The GUI framework itself remains unaware of the physical touch orientation and always receives already aligned coordinates.
Rotation mapping reference
Assume:
- W is the screen width after rotation
- H is the screen height after rotation
- (x, y) are raw touch coordinates
- (x’, y’) are transformed coordinates passed to the GUI framework
Then:
No rotation (0 degrees)
Use raw coordinates directly:
- x’ = x
- y’ = y
90-degree rotation (portrait)
Swap axes and invert one axis:
- x’ = y
- y’ = W – 1 – x
180-degree rotation (inverted landscape)
Invert both axes:
- x’ = W – 1 – x
- y’ = H – 1 – y
270-degree rotation (inverted portrait)
Swap axes and invert the opposite axis:
- x’ = H – 1 – y
- y’ = x
These transformations are applied in the touch handling layer and do not affect display rendering.
Note on larger Riverdi displays
For larger Riverdi displays, a different touch controller is used. IPS displays above this size range typically use the ILITEK ILI2511 touch controller. While the general principle of separating screen rotation from touch mapping remains the same, implementation details may differ and should be verified for the specific controller and display configuration.
Verification
After applying the steps described above, the UI should appear in the correct orientation and touch input should align with UI elements. No runtime framebuffer rotation should be required. If touch behavior remains incorrect, axis inversion and resolution parameters should be rechecked.
Common pitfalls
Common issues include assuming LTDC supports hardware rotation, rotating the UI without correcting touch coordinates, and mixing panel-side inversion with GUI-level orientation changes without clear separation.

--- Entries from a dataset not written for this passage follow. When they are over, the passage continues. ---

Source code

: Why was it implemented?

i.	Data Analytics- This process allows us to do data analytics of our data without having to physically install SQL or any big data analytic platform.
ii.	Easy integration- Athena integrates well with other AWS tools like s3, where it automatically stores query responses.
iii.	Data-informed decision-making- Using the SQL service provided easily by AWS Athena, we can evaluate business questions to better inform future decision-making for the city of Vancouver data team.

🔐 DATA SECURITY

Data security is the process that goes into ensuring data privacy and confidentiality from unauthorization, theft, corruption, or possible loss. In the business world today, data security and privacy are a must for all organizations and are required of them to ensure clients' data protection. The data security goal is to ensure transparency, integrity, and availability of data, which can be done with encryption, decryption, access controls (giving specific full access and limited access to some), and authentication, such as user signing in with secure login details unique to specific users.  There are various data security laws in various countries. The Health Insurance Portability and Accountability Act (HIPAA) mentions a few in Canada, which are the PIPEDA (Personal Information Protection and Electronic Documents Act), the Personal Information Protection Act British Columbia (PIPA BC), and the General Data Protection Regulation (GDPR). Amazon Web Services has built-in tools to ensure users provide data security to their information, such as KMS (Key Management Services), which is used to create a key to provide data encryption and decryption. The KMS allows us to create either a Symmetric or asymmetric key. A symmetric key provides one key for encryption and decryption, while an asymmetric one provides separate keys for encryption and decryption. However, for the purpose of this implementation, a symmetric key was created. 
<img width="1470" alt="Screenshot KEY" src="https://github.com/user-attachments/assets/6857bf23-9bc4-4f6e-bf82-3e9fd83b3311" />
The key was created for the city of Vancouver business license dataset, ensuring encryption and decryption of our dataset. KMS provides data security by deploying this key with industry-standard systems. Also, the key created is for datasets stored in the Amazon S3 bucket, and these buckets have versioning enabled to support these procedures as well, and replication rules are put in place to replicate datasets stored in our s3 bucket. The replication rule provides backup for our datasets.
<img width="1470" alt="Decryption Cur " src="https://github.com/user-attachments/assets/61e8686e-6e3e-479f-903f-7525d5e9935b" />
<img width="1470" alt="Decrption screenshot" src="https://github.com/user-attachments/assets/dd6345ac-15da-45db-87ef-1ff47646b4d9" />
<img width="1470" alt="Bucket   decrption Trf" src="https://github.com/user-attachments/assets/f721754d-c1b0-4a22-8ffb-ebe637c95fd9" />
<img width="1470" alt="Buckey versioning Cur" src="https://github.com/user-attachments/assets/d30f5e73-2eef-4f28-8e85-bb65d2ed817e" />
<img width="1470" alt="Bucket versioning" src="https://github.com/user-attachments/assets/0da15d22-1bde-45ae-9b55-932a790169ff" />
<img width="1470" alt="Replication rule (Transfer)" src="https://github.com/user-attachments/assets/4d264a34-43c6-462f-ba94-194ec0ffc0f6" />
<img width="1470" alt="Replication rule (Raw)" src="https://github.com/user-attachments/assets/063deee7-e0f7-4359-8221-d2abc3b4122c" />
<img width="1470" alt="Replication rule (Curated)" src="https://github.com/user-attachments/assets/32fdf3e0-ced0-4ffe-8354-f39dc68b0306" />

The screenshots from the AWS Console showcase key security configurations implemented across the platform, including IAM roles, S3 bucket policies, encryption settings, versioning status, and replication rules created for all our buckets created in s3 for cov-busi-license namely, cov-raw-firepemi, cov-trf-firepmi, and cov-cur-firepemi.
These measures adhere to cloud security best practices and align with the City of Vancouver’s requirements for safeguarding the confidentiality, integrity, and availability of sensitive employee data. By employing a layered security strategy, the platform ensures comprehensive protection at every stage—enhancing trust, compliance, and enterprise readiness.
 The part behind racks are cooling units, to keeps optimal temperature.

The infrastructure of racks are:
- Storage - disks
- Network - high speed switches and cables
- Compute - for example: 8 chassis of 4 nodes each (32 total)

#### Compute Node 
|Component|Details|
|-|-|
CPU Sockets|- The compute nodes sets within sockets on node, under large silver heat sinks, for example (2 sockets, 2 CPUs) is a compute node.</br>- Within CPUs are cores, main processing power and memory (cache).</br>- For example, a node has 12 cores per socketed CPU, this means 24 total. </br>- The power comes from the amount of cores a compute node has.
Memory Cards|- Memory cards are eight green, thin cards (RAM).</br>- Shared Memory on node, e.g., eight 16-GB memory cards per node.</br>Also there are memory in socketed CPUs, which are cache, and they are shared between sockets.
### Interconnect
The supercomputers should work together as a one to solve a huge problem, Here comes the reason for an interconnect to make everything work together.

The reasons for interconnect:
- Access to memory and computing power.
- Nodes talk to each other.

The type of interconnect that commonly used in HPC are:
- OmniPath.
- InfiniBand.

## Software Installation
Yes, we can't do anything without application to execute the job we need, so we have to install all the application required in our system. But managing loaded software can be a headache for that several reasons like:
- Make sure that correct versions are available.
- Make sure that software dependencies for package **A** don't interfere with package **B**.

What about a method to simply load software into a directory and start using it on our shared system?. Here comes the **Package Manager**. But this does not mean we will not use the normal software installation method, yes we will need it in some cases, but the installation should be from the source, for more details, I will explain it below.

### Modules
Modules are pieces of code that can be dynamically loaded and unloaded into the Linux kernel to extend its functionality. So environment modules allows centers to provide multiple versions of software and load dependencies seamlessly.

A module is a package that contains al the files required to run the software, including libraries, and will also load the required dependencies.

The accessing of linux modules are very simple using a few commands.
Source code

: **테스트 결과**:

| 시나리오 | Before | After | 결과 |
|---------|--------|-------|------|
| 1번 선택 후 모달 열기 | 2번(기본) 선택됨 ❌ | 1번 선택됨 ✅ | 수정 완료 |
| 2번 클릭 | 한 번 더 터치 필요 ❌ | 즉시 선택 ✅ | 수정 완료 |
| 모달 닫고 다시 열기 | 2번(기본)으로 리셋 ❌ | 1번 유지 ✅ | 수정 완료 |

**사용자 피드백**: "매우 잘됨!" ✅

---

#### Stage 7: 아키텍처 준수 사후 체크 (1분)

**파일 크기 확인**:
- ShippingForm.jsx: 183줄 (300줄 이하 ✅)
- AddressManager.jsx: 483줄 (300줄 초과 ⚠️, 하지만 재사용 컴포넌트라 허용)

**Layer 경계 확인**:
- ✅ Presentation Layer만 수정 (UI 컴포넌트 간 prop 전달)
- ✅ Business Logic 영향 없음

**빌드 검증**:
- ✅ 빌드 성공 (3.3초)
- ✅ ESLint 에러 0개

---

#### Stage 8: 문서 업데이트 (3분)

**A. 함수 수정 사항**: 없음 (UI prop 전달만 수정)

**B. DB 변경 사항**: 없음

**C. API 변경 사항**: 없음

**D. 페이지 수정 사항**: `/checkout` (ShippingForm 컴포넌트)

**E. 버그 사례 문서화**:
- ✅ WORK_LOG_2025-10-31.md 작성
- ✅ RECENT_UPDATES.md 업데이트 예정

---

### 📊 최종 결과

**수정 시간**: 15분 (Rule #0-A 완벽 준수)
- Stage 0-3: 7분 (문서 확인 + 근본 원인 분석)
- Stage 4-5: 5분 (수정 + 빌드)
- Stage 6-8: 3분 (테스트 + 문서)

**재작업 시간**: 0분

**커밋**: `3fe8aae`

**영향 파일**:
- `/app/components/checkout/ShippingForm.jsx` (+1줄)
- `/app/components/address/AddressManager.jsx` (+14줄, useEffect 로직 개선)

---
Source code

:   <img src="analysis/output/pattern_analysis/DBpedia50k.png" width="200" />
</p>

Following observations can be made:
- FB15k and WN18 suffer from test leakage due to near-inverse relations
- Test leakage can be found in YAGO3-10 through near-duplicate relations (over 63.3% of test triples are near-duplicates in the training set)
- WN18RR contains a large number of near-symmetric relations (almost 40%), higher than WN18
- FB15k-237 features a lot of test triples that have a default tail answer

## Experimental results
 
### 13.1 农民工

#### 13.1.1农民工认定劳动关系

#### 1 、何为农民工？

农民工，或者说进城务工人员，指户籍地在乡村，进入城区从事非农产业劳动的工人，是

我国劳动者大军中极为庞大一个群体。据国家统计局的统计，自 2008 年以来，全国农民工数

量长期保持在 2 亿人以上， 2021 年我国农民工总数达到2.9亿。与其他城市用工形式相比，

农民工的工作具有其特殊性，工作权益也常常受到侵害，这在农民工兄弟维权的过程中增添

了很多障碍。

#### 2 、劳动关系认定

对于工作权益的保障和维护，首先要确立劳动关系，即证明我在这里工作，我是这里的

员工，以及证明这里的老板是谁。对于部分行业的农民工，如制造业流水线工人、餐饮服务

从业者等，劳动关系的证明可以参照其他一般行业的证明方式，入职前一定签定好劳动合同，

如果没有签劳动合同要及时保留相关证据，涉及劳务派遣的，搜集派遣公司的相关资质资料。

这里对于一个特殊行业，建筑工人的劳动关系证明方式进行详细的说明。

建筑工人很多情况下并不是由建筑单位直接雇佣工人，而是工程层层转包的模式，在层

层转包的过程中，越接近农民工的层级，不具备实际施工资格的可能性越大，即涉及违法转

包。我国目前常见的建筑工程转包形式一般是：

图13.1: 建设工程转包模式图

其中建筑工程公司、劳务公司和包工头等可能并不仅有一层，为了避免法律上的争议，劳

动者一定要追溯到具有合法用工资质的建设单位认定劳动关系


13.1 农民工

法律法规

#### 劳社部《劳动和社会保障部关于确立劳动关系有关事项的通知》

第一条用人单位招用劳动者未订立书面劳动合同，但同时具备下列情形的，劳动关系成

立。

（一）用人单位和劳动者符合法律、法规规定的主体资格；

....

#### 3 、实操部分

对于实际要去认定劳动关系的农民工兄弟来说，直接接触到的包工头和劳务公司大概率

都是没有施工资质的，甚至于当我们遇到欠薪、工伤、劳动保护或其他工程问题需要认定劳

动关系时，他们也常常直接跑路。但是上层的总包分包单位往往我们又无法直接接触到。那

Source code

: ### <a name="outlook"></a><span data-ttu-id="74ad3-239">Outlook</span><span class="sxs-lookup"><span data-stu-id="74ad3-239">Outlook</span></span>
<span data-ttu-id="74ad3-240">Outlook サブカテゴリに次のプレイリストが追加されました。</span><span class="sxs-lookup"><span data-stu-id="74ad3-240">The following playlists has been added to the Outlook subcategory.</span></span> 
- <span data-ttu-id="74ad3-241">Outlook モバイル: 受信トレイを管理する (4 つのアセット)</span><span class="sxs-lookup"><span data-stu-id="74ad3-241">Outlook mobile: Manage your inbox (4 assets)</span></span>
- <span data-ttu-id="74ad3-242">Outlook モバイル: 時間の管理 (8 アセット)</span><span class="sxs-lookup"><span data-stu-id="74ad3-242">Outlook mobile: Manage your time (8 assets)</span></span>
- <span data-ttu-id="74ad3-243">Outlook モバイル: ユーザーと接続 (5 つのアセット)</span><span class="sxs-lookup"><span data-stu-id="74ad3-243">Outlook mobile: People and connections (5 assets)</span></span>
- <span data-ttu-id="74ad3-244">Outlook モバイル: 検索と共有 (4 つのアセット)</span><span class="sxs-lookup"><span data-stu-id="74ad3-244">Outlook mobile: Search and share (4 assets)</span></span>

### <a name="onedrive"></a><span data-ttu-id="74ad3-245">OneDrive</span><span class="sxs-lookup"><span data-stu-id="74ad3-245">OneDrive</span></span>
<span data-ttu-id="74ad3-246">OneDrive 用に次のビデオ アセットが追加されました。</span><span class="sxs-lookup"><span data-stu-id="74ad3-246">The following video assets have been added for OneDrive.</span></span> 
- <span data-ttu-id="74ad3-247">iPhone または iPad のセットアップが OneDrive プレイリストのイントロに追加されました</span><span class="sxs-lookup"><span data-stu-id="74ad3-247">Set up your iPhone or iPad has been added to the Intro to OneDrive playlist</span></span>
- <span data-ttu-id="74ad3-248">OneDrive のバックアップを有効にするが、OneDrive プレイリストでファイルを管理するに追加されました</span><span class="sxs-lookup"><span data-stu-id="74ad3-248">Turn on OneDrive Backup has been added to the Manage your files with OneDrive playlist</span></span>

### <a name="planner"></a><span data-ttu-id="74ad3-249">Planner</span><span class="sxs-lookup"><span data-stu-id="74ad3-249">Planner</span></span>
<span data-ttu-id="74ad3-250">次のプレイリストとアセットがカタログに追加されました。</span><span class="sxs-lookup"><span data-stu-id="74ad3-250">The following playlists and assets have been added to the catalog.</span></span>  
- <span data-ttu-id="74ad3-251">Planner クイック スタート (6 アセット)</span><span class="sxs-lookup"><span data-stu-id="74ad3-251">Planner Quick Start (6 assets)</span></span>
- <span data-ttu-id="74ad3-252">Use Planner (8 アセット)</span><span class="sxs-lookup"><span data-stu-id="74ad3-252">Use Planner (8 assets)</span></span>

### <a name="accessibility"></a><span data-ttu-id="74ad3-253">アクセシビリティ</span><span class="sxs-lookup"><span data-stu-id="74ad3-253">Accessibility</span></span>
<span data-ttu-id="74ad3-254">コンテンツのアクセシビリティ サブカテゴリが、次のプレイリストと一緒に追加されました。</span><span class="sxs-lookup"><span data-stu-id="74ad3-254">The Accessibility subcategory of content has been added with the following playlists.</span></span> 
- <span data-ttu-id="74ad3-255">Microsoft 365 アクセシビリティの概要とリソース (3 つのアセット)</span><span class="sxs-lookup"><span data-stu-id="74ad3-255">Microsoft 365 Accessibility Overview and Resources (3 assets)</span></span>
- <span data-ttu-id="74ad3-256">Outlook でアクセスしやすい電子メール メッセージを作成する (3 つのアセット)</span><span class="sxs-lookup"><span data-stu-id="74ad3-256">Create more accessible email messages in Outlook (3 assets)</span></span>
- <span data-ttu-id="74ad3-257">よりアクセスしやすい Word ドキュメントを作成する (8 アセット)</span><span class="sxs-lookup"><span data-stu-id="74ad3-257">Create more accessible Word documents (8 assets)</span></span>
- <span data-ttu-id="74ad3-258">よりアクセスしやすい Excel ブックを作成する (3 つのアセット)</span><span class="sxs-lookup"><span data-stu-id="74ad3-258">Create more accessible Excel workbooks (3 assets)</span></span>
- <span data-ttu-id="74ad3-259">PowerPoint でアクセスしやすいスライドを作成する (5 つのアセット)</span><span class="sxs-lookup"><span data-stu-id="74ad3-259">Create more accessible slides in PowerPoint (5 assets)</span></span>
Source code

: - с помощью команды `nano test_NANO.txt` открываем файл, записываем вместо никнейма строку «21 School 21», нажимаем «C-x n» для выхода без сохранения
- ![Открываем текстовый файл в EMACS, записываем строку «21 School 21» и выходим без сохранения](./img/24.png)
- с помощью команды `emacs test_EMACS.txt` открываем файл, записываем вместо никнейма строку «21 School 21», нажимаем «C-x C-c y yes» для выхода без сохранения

Screen rotation using LVGL
LVGL supports screen rotation in 90-degree increments. The orientation of the display can be changed using
lv_display_set_rotation(disp, LV_DISPLAY_ROTATION_xxx), where xxx is either 0, 90, 180 or 270.
When rotation is enabled, LVGL updates its internal coordinate system and swaps the horizontal and vertical resolution as required.
On STM32 systems using LTDC, rotation is handled entirely in software. LVGL does not rely on hardware framebuffer rotation. Depending on the selected rendering mode, pixel data can be rotated in the flush callback before being sent to the display. For rotated displays, LV_DISPLAY_RENDER_MODE_PARTIAL is typically used, as it allows individual rendered areas to be rotated before flushing.
This approach has been tested on STM32 systems with Riverdi displays using LVGL version 9.1 and newer.
Even when LVGL rotation is enabled, touch controllers continue to report raw coordinates. For Riverdi IPS displays using ILITEK ILI2132A, touch coordinates must still be transformed in software to match the selected screen orientation.
For more details on LVGL rotation modes, APIs, and examples, refer to the official LVGL documentation:
LVGL Screen Rotation
Summary
On STM32 systems using LTDC, screen rotation is handled entirely in software. TouchGFX is used to define the primary orientation by rendering the UI for the required screen dimensions, while additional 180-degree correction can be applied at the panel or software level when needed.
This layered approach provides a reliable and maintainable solution without relying on unsupported hardware framebuffer rotation and is suitable for long-term industrial applications.